PROBLEM TO SOLVE
Can you copy out the data exactly? Leave the images out.

EXTRACTED RECORDS
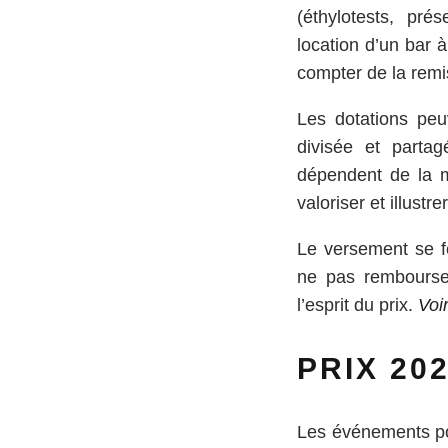
(éthylotests, prés
location d’un bar 
compter de la remi
Les dotations peu
divisée et partag
dépendent de la m
valoriser et illust
Le versement se fe
ne pas rembourser
l’esprit du prix.
Voi
PRIX 20
Les événements pou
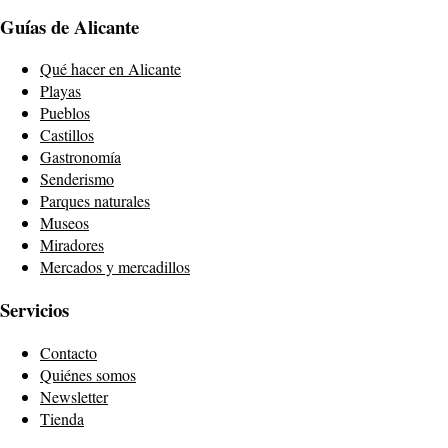
Guías de Alicante
Qué hacer en Alicante
Playas
Pueblos
Castillos
Gastronomía
Senderismo
Parques naturales
Museos
Miradores
Mercados y mercadillos
Servicios
Contacto
Quiénes somos
Newsletter
Tienda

SOLUTION
(éthylotests, prés
location d’un bar 
compter de la remi
Les dotations peu
divisée et partag
dépendent de la m
valoriser et illust
Le versement se fe
ne pas rembourser
l’esprit du prix.
Voi
PRIX 20
Les événements pou
Guías de Alicante
Qué hacer en Alicante
Playas
Pueblos
Castillos
Gastronomía
Senderismo
Parques naturales
Museos
Miradores
Mercados y mercadillos
Servicios
Contacto
Quiénes somos
Newsletter
Tienda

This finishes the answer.